» Activity: Among the lines below, a stretch begins at the one with "Kegiatan Menarik Di Pulau Derawan" and ends at the one with "1. Snorkeling dan Diving". Repeat that stretch exactly, ends included.

Saved entries
- - -

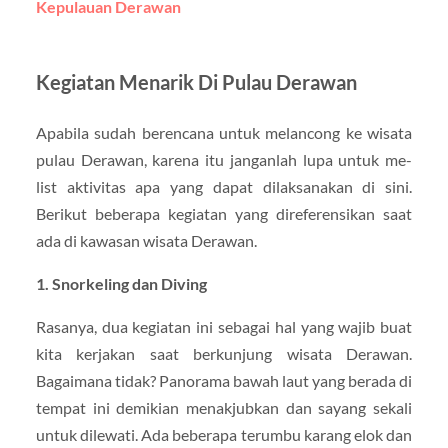
Kepulauan Derawan
Kegiatan Menarik Di Pulau Derawan
Apabila sudah berencana untuk melancong ke wisata
pulau Derawan, karena itu janganlah lupa untuk me-
list aktivitas apa yang dapat dilaksanakan di sini.
Berikut beberapa kegiatan yang direferensikan saat
ada di kawasan wisata Derawan.
1. Snorkeling dan Diving
Rasanya, dua kegiatan ini sebagai hal yang wajib buat
kita kerjakan saat berkunjung wisata Derawan.
Bagaimana tidak? Panorama bawah laut yang berada di
tempat ini demikian menakjubkan dan sayang sekali
untuk dilewati. Ada beberapa terumbu karang elok dan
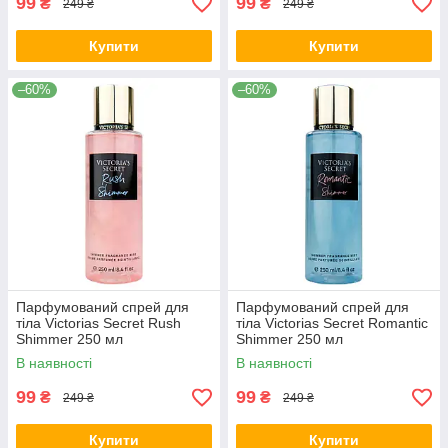
99
99
₴
₴
249 ₴
249 ₴
Купити
Купити
–60%
–60%
Парфумований спрей для
Парфумований спрей для
тіла Victorias Secret Rush
тіла Victorias Secret Romantic
Shimmer 250 мл
Shimmer 250 мл
В наявності
В наявності
99
99
₴
₴
249 ₴
249 ₴
Купити
Купити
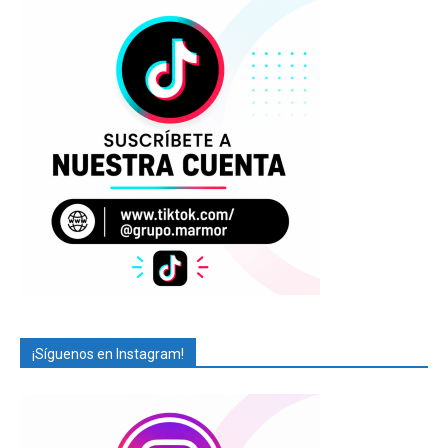
¡Síguenos en Instagram!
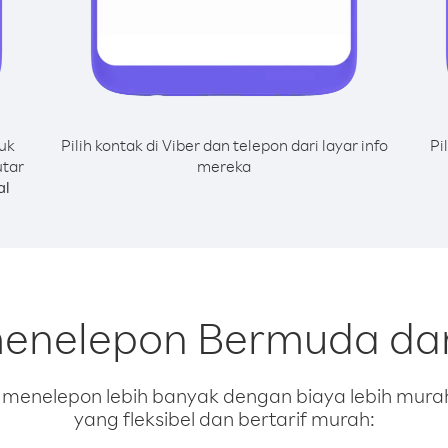
uk
Pilih kontak di Viber dan telepon dari layar info
Pi
utar
mereka
al
menelepon Bermuda dar
enelepon lebih banyak dengan biaya lebih murah.
yang fleksibel dan bertarif murah:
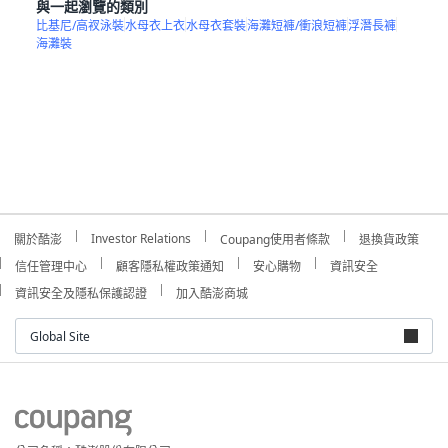
與一起瀏覽的類別
比基尼/高衩泳裝
水母衣上衣
水母衣套裝
海灘短褲/衝浪短褲
浮潛長褲
海灘裝
Investor Relations
關於酷澎
Coupang使用者條款
退換貨政策
信任管理中心
顧客隱私權政策通知
安心購物
資訊安全
資訊安全及隱私保護認證
加入酷澎商城
Global Site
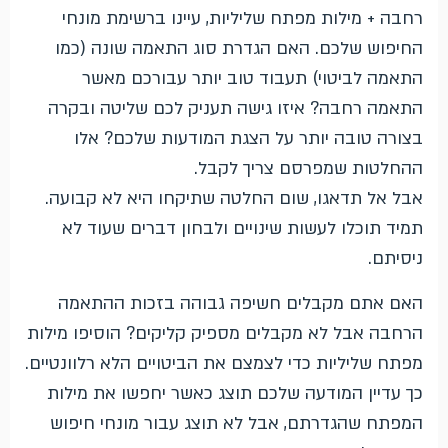
רחבה + מילות מפתח שליליות, עיינו ברשימת מונחי
החיפוש שלכם. האם הגדרת סוג התאמה שונה (כמו
התאמה לביטוי) תעבוד טוב יותר עבורכם מאשר
התאמה רחבה? איזו גישה תעניק לכם שליטה ובקרה
בצורה טובה יותר על הצגת המודעות שלכם? אלו
ההחלטות שמפרסם צריך לקבל.
אבל אל תדאגו, שום החלטה שתיקחו היא לא קבועה.
תמיד תוכלו לעשות שינויים ולבחון דברים שעוד לא
ניסיתם.
האם אתם מקבלים חשיפה גבוהה בזכות ההתאמה
הרחבה אבל לא מקבלים מספיק קליקים? הוסיפו מילות
מפתח שליליות כדי לצמצם את הביטויים הלא רלוונטיים.
כך עדיין המודעה שלכם תוצג כאשר יחפשו את מילות
המפתח שהגדרתם, אבל לא תוצג עבור מונחי חיפוש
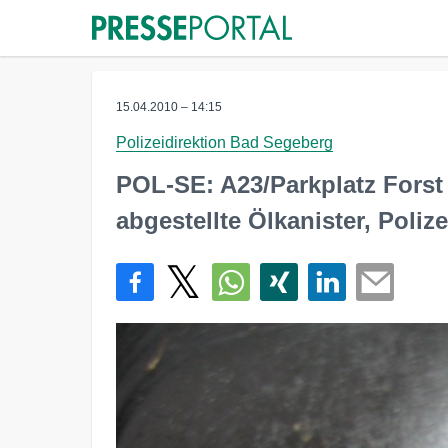
15.04.2010 – 14:15
Polizeidirektion Bad Segeberg
POL-SE: A23/Parkplatz Forst 
abgestellte Ölkanister, Poliz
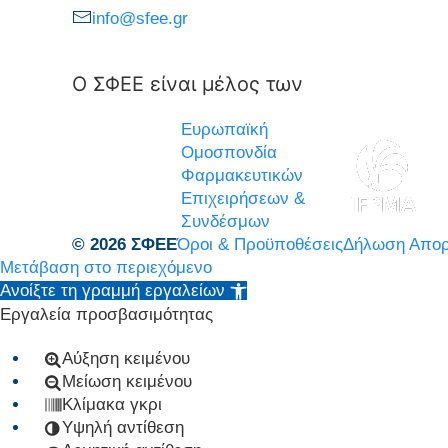
info@sfee.gr
Ο ΣΦΕΕ είναι μέλος των
Ευρωπαϊκή
Ομοσπονδία
Φαρμακευτικών
Επιχειρήσεων &
Συνδέσμων
© 2026 ΣΦΕΕ
Όροι & Προϋποθέσεις
Δήλωση Απορ
Μετάβαση στο περιεχόμενο
Ανοίξτε τη γραμμή εργαλείων
Εργαλεία προσβασιμότητας
Αύξηση κειμένου
Μείωση κειμένου
Κλίμακα γκρι
Υψηλή αντίθεση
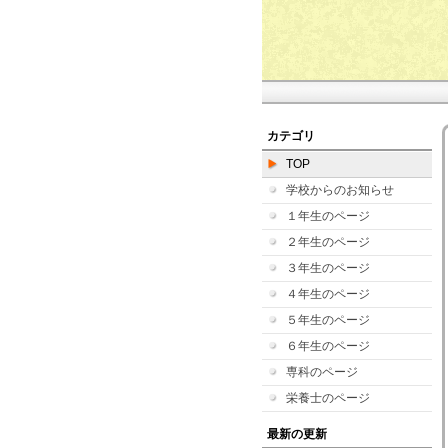
カテゴリ
TOP
学校からのお知らせ
１年生のページ
２年生のページ
３年生のページ
４年生のページ
５年生のページ
６年生のページ
専科のページ
栄養士のページ
最新の更新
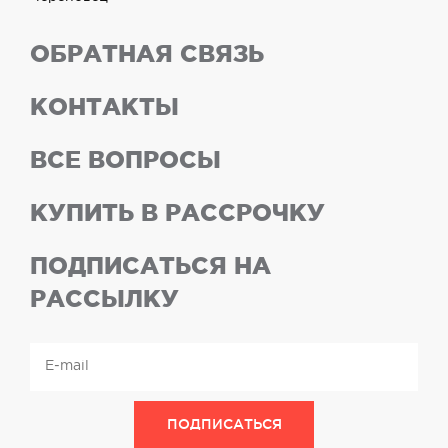
ОБРАТНАЯ СВЯЗЬ
КОНТАКТЫ
ВСЕ ВОПРОСЫ
КУПИТЬ В РАССРОЧКУ
ПОДПИСАТЬСЯ НА
РАССЫЛКУ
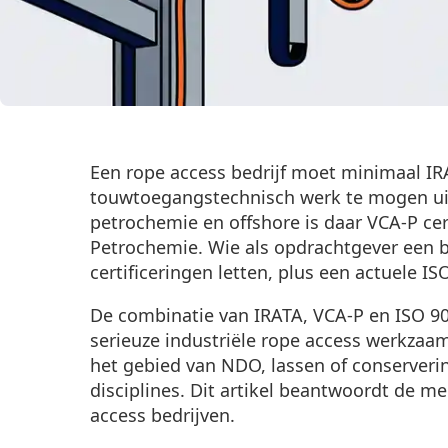
Een rope access bedrijf moet minimaal IRA
touwtoegangstechnisch werk te mogen uit
petrochemie en offshore is daar VCA-P cer
Petrochemie. Wie als opdrachtgever een b
certificeringen letten, plus een actuele IS
De combinatie van IRATA, VCA-P en ISO 90
serieuze industriële rope access werkzaa
het gebied van NDO, lassen of conservering
disciplines. Dit artikel beantwoordt de me
access bedrijven.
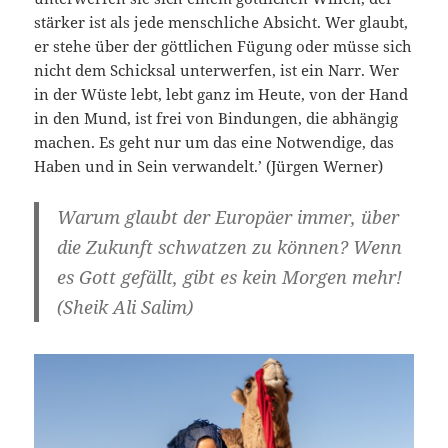
stärker ist als jede menschliche Absicht. Wer glaubt,
er stehe über der göttlichen Fügung oder müsse sich
nicht dem Schicksal unterwerfen, ist ein Narr. Wer
in der Wüste lebt, lebt ganz im Heute, von der Hand
in den Mund, ist frei von Bindungen, die abhängig
machen. Es geht nur um das eine Notwendige, das
Haben und in Sein verwandelt.’ (Jürgen Werner)
Warum glaubt der Europäer immer, über
die Zukunft schwatzen zu können? Wenn
es Gott gefällt, gibt es kein Morgen mehr!
(Sheik Ali Salim)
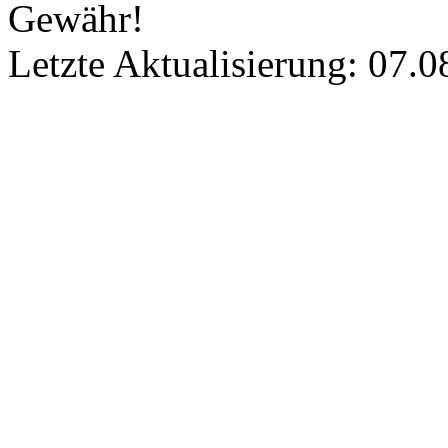
Gewähr!
Letzte Aktualisierung: 07.0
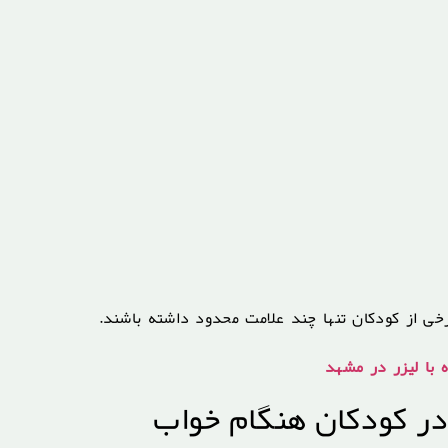
 از کودکان تنها چند علامت محدود داشته باشند.
 با لیزر در مشهد
 در کودکان هنگام خواب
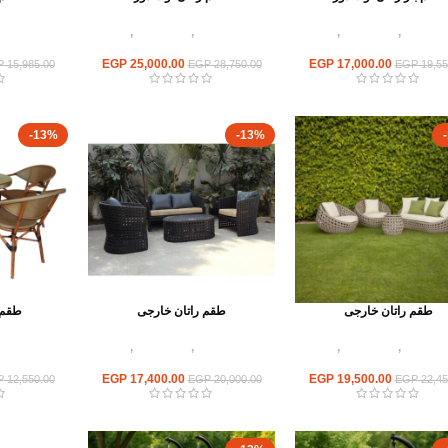
 اوت دور
,
أطقم راتان
,
اثاث
أثاث اوت دور
,
أطقم راتان
,
اثاث
أثاث اوت د
مطاعم وكافيهات
مطاعم وكافيهات
مطا
EGP
25,000.00
EGP
17,000.00
P
15,985.00
EGP
28,750.00
EGP
19,55
-13%
-13%
طقم راتان خارجى
طقم راتان خارجى
طقم 
 اوت دور
,
أطقم راتان
,
اثاث
أثاث اوت دور
,
أطقم راتان
,
اثاث
أثاث اوت د
مطاعم وكافيهات
مطاعم وكافيهات
مطا
EGP
17,400.00
EGP
19,500.00
P
12,550.00
EGP
20,000.00
EGP
22,45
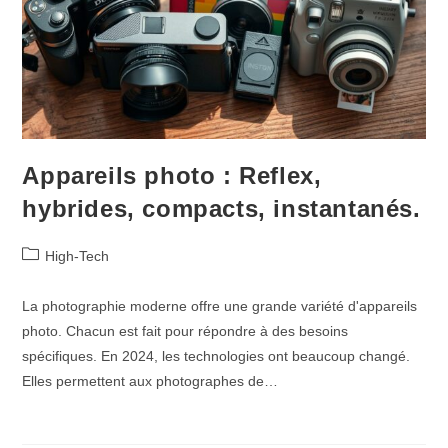
Appareils photo : Reflex,
hybrides, compacts, instantanés.
Post
High-Tech
category:
La photographie moderne offre une grande variété d'appareils
photo. Chacun est fait pour répondre à des besoins
spécifiques. En 2024, les technologies ont beaucoup changé.
Elles permettent aux photographes de…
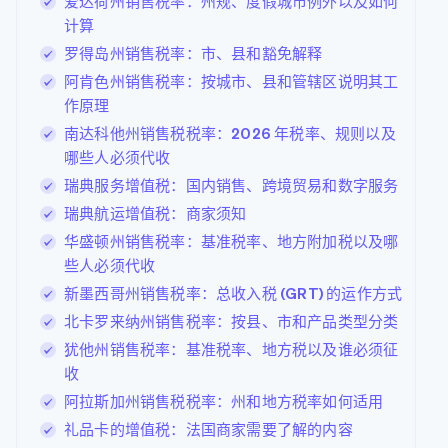
爱达荷州销售税率：州规、度假城市例外以及如何
计算
罗得岛州销售税率：市、县和豁免解释
阿肯色州销售税率：按城市、县和管辖区说明其工
作原理
南达科他州销售税税率：2026 年税率、规则以及
哪些人必须代收
瑞典服务增值税：国内销售、跨境贸易和数字服务
瑞典航运增值税：商家须知
华盛顿州销售税率：基准税率、地方附加税以及哪
些人必须代收
新墨西哥州销售税率：总收入税 (GRT) 的运作方式
北卡罗来纳州销售税率：按县、市和产品类型分类
犹他州销售税率：基准税率、地方税以及谁必须征
收
阿拉斯加州销售税税率：州和地方税率如何适用
礼品卡的增值税：法国商家需要了解的内容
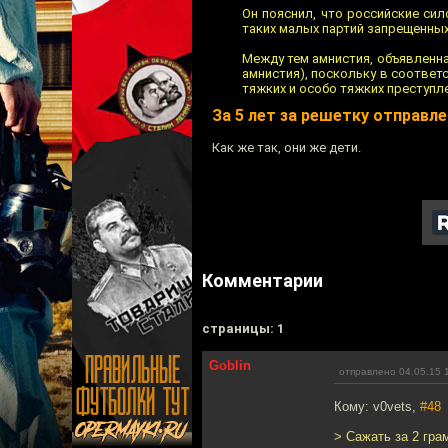
Он пояснил, что российские си
таких малых партий запрещенных
Между тем амнистия, объявленна
амнистия), поскольку в соответ
тяжких и особо тяжких преступле
За 5 лет за решетку отправл
Как же так, они же дети.
Комментарии
cтраницы: 1
Goblin
отправлено 04.05.15 
Кому: v0vets,
#48
> Сажать за 2 гра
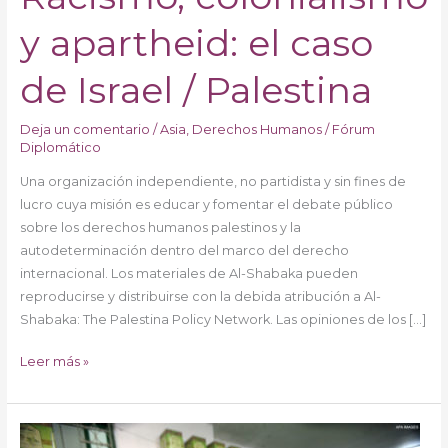
/
Palestina
y apartheid: el caso
de Israel / Palestina
Deja un comentario
/
Asia
,
Derechos Humanos
/
Fórum
Diplomático
Una organización independiente, no partidista y sin fines de
lucro cuya misión es educar y fomentar el debate público
sobre los derechos humanos palestinos y la
autodeterminación dentro del marco del derecho
internacional. Los materiales de Al-Shabaka pueden
reproducirse y distribuirse con la debida atribución a Al-
Shabaka: The Palestina Policy Network. Las opiniones de los […]
Leer más »
La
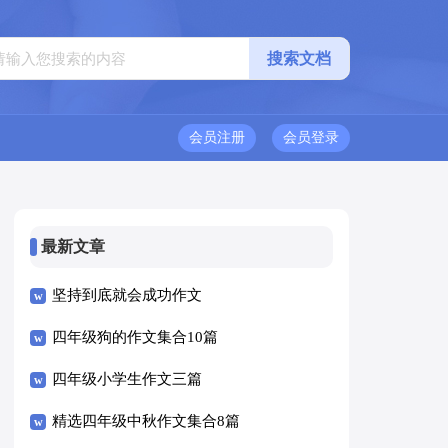
会员注册
会员登录
最新文章
坚持到底就会成功作文
四年级狗的作文集合10篇
四年级小学生作文三篇
精选四年级中秋作文集合8篇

- - -

» Task answer:
Kegiatan Menarik Di Pulau Derawan
Apabila sudah berencana untuk melancong ke wisata
pulau Derawan, karena itu janganlah lupa untuk me-
list aktivitas apa yang dapat dilaksanakan di sini.
Berikut beberapa kegiatan yang direferensikan saat
ada di kawasan wisata Derawan.
1. Snorkeling dan Diving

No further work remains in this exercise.